§ MATÉRIEL FOURNI:
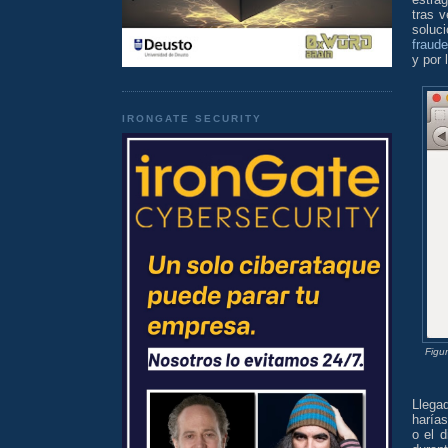
tras v
soluci
fraude
y por 
IRONGATE SECURITY
Figur
Llegad
harías
o el 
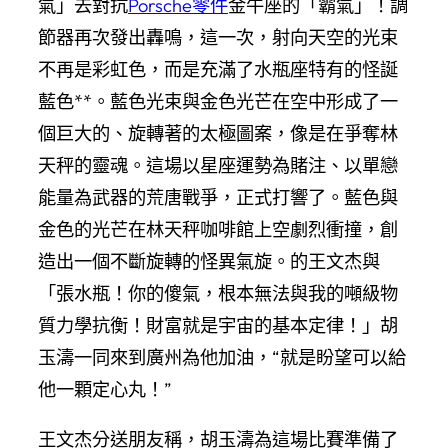
氣」去對抗
Porsche零件
金牛座的「霸氣」！調
節器再次發出轟鳴，這一次，射向天空的光束
不再是彩虹色，而是充滿了水瓶座特有的怪誕
藍色**。藍色光束與金色光芒在空中形成了一
個巨大的、旋轉著的太極圖案，像是在爭奪林
天秤的靈魂。這場以星座運勢為賭注、以單戀
能量為武器的荒唐戰爭，正式打響了。藍色與
金色的光芒在林天秤咖啡館上空劇烈衝撞，創
造出一個不斷旋轉的怪異氣旋。的王文杰與
「張水瓶！你的傻氣，根本無法與我的噸級物
質力學抗衡！財富就是宇宙的基本定律！」胡
玉濤一同來到廣州為他加油，“就是盼望可以給
他一顆定心丸！”
王文杰分送朋友稱，胡玉濤為這場比賽準備了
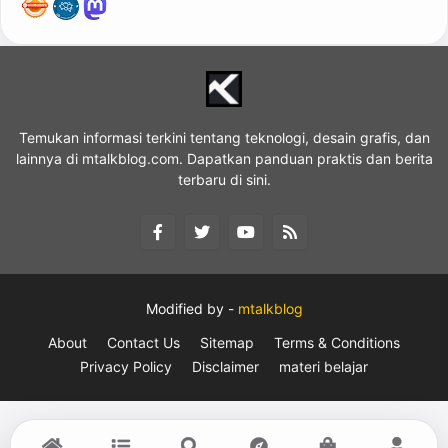
Temukan informasi terkini tentang teknologi, desain grafis, dan
lainnya di mtalkblog.com. Dapatkan panduan praktis dan berita
terbaru di sini.
Modified by -
mtalkblog
About
Contact Us
Sitemap
Terms & Conditions
Privacy Policy
Disclaimer
materi belajar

§ DESCRIPTION DE LA TÂCHE: Mettez en forme toutes les lignes de texte du matériel ci-dessus en tableau Markdown à deux colonnes, « N° » pour le numéro de rang et « Ligne » pour le texte, sans les lignes vides. N'incluez pas les images dans la réponse.

§ RÉSULTAT DE L'EXERCICE:
| N° | Ligne |
|---|---|
| 1 | tras v |
| 2 | soluci |
| 3 | fraude |
| 4 | y por  |
| 5 | IRONGATE SECURITY |
| 6 | Figur |
| 7 | Llegad |
| 8 | harías |
| 9 | o el  |
| 10 | 氣」去對抗 |
| 11 | Porsche零件 |
| 12 | 金牛座的「霸氣」！調 |
| 13 | 節器再次發出轟鳴，這一次，射向天空的光束 |
| 14 | 不再是彩虹色，而是充滿了水瓶座特有的怪誕 |
| 15 | 藍色**。藍色光束與金色光芒在空中形成了一 |
| 16 | 個巨大的、旋轉著的太極圖案，像是在爭奪林 |
| 17 | 天秤的靈魂。這場以星座運勢為賭注、以單戀 |
| 18 | 能量為武器的荒唐戰爭，正式打響了。藍色與 |
| 19 | 金色的光芒在林天秤咖啡館上空劇烈衝撞，創 |
| 20 | 造出一個不斷旋轉的怪異氣旋。的王文杰與 |
| 21 | 「張水瓶！你的傻氣，根本無法與我的噸級物 |
| 22 | 質力學抗衡！財富就是宇宙的基本定律！」胡 |
| 23 | 玉濤一同來到廣州為他加油，“就是盼望可以給 |
| 24 | 他一顆定心丸！” |
| 25 | 王文杰分送朋友稱，胡玉濤為這場比賽準備了 |
| 26 | Temukan informasi terkini tentang teknologi, desain grafis, dan |
| 27 | lainnya di mtalkblog.com. Dapatkan panduan praktis dan berita |
| 28 | terbaru di sini. |
| 29 | Modified by - |
| 30 | mtalkblog |
| 31 | About |
| 32 | Contact Us |
| 33 | Sitemap |
| 34 | Terms & Conditions |
| 35 | Privacy Policy |
| 36 | Disclaimer |
| 37 | materi belajar |